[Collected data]
=== Section Start ===

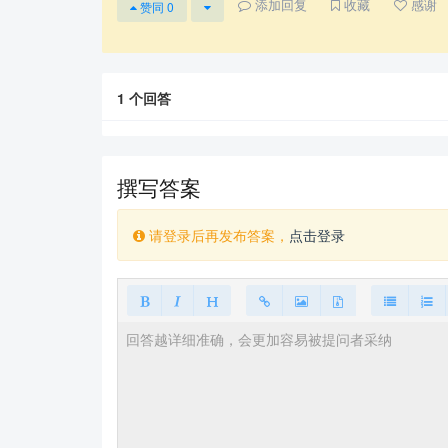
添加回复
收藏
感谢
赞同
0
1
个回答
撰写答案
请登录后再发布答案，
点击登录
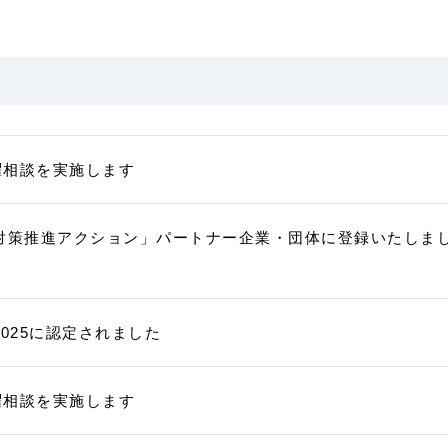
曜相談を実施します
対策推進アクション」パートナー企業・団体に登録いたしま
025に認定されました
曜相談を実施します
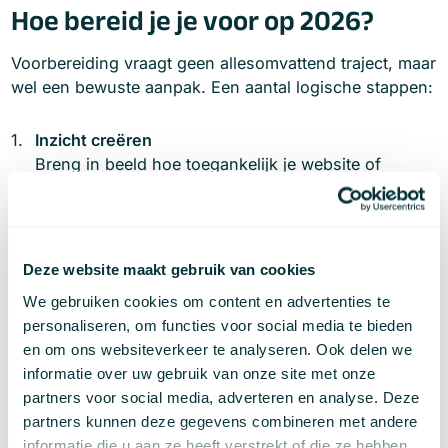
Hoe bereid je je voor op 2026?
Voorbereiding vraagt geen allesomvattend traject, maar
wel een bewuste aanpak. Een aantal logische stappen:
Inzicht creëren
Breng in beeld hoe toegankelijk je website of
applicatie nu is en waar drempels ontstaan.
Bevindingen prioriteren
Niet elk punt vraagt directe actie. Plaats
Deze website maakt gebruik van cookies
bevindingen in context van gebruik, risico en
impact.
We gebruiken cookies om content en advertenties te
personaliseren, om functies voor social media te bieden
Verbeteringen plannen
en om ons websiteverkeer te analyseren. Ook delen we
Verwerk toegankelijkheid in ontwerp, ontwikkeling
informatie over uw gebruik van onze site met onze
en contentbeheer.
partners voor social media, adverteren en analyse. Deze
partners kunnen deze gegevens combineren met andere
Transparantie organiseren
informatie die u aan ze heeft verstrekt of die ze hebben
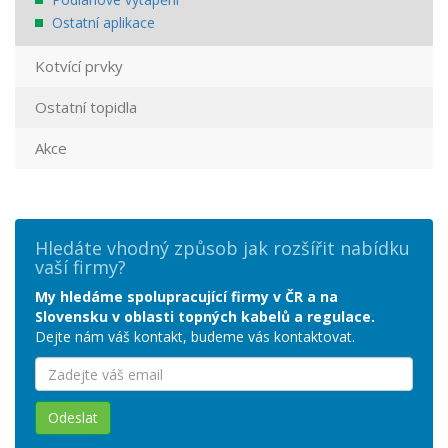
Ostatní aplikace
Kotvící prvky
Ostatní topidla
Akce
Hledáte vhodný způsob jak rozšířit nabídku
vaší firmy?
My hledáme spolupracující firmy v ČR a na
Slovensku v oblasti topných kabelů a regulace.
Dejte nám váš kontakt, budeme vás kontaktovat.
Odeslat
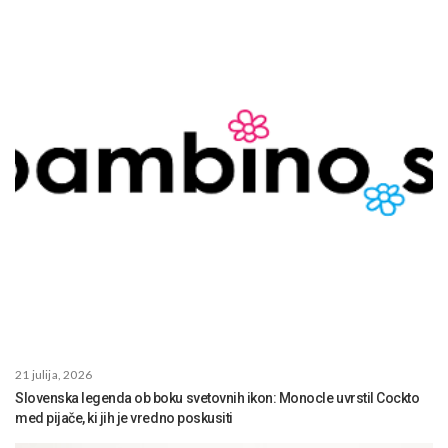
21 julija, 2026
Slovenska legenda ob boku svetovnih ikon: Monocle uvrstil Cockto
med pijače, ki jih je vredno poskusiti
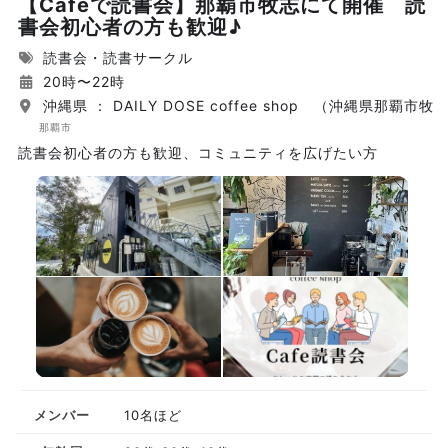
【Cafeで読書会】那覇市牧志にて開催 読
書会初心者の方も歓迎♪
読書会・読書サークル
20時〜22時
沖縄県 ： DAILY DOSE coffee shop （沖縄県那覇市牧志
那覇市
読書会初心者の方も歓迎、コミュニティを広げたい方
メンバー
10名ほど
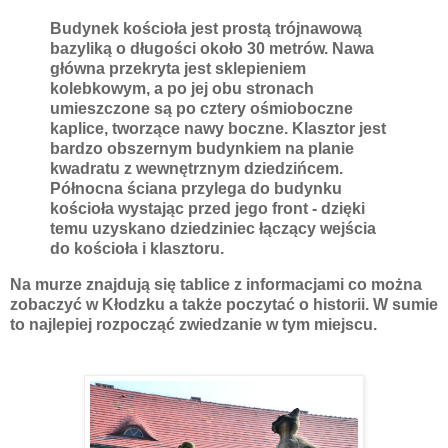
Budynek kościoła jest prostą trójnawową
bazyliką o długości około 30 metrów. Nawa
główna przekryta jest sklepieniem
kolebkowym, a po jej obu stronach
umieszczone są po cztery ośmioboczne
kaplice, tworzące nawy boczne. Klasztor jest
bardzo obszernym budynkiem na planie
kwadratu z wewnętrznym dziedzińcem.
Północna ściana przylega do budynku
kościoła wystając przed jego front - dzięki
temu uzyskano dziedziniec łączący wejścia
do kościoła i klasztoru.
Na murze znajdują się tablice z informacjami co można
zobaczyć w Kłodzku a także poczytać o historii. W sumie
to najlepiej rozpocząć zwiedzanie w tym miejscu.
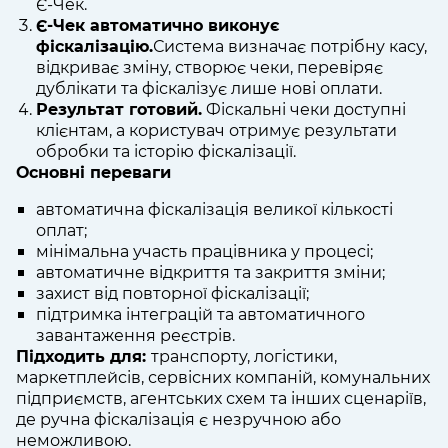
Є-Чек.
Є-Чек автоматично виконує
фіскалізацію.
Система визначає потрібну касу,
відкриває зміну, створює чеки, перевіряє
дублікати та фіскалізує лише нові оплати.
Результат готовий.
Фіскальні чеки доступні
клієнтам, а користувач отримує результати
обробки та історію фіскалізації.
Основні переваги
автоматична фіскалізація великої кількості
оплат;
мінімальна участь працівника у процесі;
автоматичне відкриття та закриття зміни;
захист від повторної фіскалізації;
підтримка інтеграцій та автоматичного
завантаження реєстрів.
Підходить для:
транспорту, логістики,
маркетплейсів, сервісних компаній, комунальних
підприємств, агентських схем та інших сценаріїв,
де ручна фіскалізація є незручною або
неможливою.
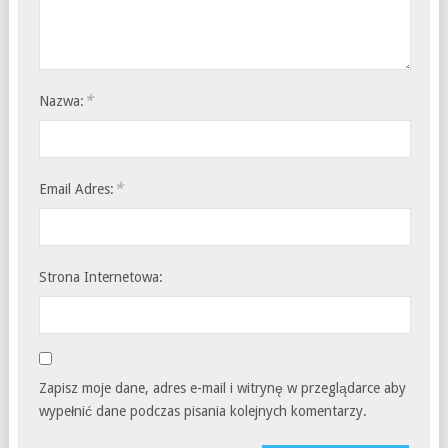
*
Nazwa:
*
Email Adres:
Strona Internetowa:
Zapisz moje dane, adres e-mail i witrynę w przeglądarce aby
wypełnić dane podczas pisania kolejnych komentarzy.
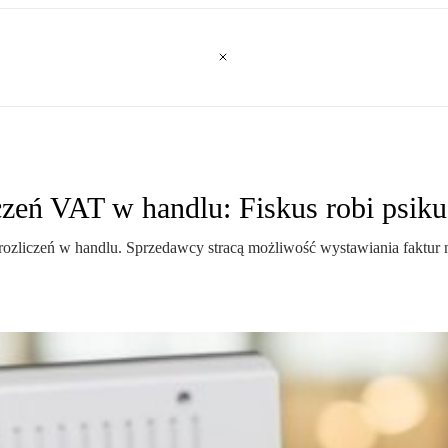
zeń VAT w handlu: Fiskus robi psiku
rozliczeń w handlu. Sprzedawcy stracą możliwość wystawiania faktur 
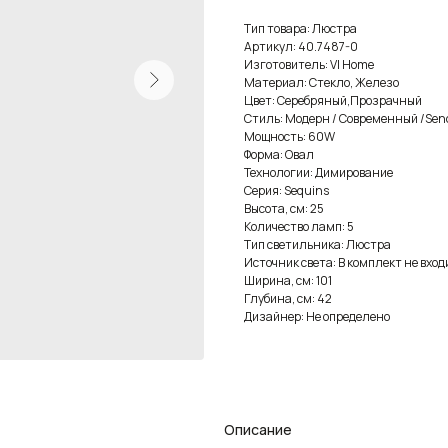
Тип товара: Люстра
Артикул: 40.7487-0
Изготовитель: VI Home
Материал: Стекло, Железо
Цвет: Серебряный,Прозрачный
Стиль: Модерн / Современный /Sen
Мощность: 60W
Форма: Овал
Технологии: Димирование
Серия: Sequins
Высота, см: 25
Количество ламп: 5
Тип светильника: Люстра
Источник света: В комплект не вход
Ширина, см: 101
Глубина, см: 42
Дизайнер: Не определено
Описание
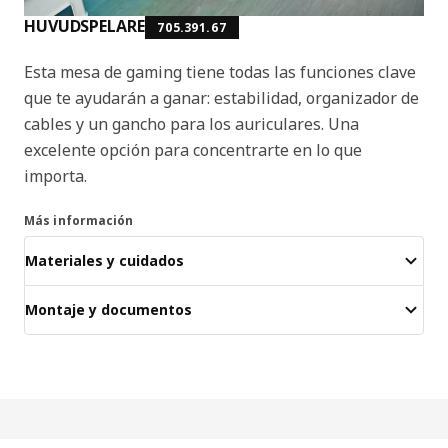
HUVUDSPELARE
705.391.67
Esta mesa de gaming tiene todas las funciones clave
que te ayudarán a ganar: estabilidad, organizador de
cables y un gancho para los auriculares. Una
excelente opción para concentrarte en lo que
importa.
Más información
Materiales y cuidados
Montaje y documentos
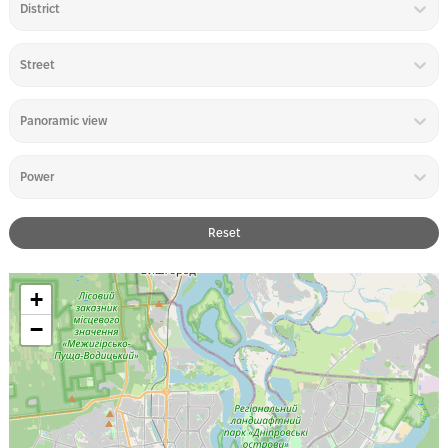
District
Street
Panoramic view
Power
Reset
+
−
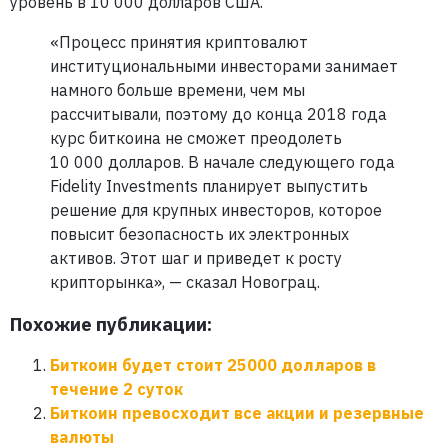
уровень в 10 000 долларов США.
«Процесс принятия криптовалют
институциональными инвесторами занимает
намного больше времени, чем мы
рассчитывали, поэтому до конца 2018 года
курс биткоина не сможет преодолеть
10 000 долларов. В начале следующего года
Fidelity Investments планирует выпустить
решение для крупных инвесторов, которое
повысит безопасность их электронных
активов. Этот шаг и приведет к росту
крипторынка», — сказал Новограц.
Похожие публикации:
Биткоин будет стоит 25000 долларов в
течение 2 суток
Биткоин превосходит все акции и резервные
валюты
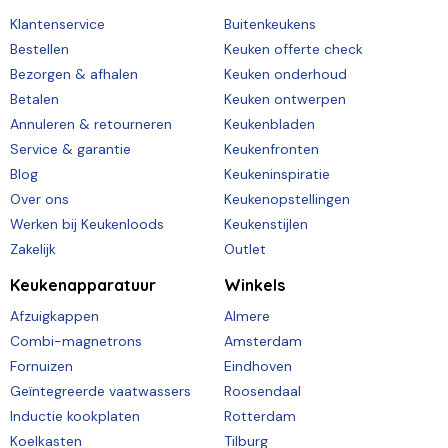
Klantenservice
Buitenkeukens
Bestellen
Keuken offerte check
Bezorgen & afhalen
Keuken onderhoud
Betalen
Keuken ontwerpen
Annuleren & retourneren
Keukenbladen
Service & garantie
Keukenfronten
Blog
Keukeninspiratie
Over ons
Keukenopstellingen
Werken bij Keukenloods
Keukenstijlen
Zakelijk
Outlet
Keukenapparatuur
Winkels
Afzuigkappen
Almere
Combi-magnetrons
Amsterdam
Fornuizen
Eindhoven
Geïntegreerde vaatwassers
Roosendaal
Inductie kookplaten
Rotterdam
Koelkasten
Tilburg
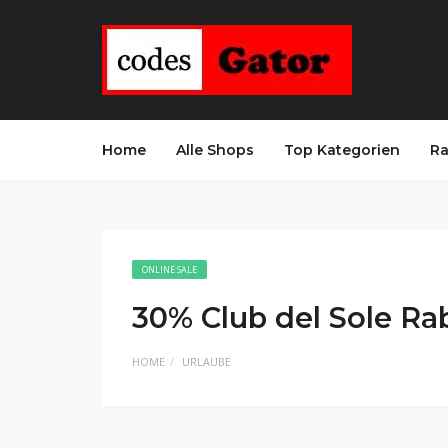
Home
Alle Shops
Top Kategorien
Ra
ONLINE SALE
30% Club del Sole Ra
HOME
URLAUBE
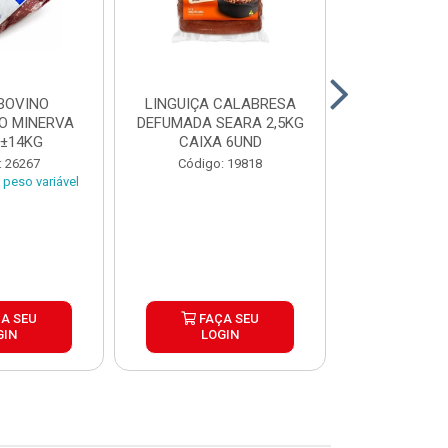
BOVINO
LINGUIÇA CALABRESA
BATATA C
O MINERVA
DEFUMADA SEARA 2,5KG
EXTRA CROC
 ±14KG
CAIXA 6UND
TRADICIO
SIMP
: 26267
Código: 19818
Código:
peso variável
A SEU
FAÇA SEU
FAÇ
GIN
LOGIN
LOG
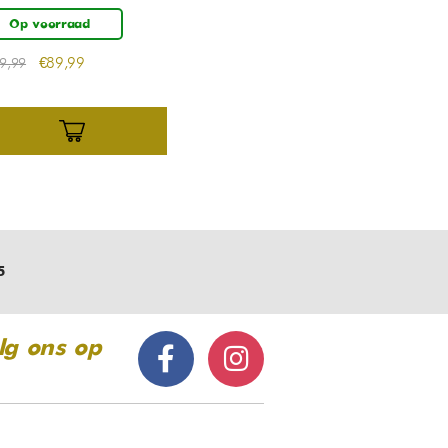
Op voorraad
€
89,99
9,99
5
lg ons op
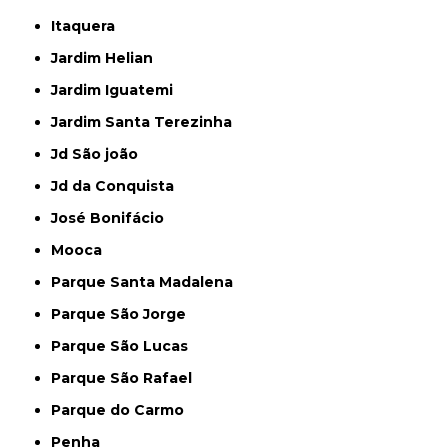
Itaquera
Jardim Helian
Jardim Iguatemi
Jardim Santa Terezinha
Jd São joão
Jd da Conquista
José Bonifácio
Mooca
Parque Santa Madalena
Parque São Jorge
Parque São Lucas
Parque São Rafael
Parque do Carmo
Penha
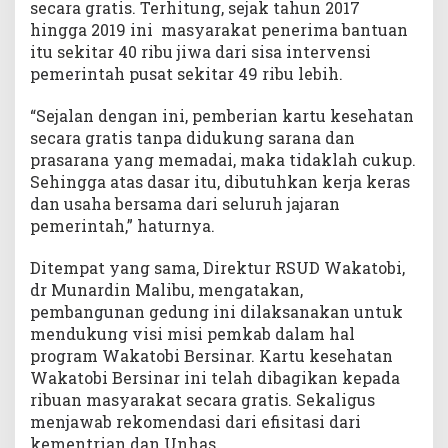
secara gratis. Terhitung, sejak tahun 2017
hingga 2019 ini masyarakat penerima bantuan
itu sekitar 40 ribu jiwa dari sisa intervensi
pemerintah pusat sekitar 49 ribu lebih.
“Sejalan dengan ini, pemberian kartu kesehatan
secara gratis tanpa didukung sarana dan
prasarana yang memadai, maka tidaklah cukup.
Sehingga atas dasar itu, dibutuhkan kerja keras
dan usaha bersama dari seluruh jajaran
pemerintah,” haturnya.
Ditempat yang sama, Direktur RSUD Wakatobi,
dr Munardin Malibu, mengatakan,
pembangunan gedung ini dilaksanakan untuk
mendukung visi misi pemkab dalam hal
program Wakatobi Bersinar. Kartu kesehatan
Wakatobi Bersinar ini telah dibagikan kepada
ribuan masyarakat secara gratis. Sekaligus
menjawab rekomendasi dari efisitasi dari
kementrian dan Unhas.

=== Section End ===

• **About this task**:
Rewrite the part that opens with the line containing "Hoe bereid je je voor op 2026?" and closes with the line containing "Deze website maakt gebruik van cookies", substituting "webshop" for each "website" and leaving everything else unchanged.

• **Task response**:
Hoe bereid je je voor op 2026?
Voorbereiding vraagt geen allesomvattend traject, maar
wel een bewuste aanpak. Een aantal logische stappen:
Inzicht creëren
Breng in beeld hoe toegankelijk je webshop of
applicatie nu is en waar drempels ontstaan.
Bevindingen prioriteren
Niet elk punt vraagt directe actie. Plaats
Deze webshop maakt gebruik van cookies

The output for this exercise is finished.